:: Entries shown

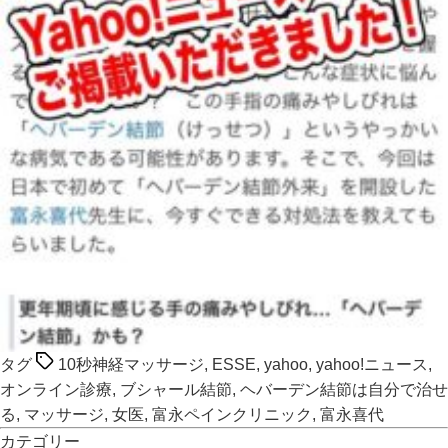
タグ
10秒神経マッサージ
,
ESSE
,
yahoo
,
yahoo!ニュース
,
オンライン診療
,
ブシャール結節
,
ヘバーデン結節は自分で治せ
る
,
マッサージ
,
女医
,
富永ペインクリニック
,
富永喜代
カテゴリー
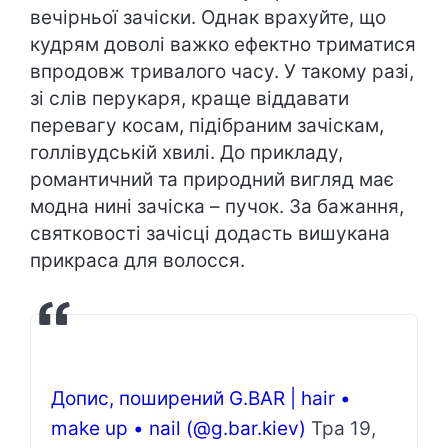
вечірньої зачіски. Однак врахуйте, що
кудрям доволі важко ефектно триматися
впродовж тривалого часу. У такому разі,
зі слів перукаря, краще віддавати
перевагу косам, підібраним зачіскам,
голлівудській хвилі. До прикладу,
романтичний та природний вигляд має
модна нині зачіска – пучок. За бажання,
святковості зачісці додасть вишукана
прикраса для волосся.
Допис, поширений G.BАR | hair •
make up • nail (@g.bar.kiev)
Тра 19,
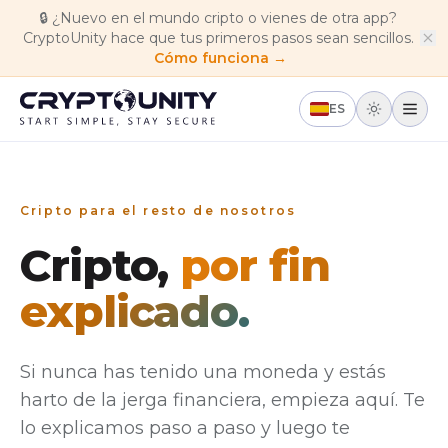
Skip to main content
🔒
¿Nuevo en el mundo cripto o vienes de otra app?
CryptoUnity hace que tus primeros pasos sean sencillos.
Cómo funciona →
ES
Cripto para el resto de nosotros
Cripto,
por fin
explicado.
Si nunca has tenido una moneda y estás
harto de la jerga financiera, empieza aquí. Te
lo explicamos paso a paso y luego te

::::

• **Action item**: Copy the lines of the data verbatim, starting with the line that contains "вечірньої зачіски. Однак врахуйте, що" and continuing through the end of the data. Leave the pictures out of your answer.

• **Answer to this task**:
вечірньої зачіски. Однак врахуйте, що
кудрям доволі важко ефектно триматися
впродовж тривалого часу. У такому разі,
зі слів перукаря, краще віддавати
перевагу косам, підібраним зачіскам,
голлівудській хвилі. До прикладу,
романтичний та природний вигляд має
модна нині зачіска – пучок. За бажання,
святковості зачісці додасть вишукана
прикраса для волосся.
Допис, поширений G.BАR | hair •
make up • nail (@g.bar.kiev)
Тра 19,
Skip to main content
🔒
¿Nuevo en el mundo cripto o vienes de otra app?
CryptoUnity hace que tus primeros pasos sean sencillos.
Cómo funciona →
ES
Cripto para el resto de nosotros
Cripto,
por fin
explicado.
Si nunca has tenido una moneda y estás
harto de la jerga financiera, empieza aquí. Te
lo explicamos paso a paso y luego te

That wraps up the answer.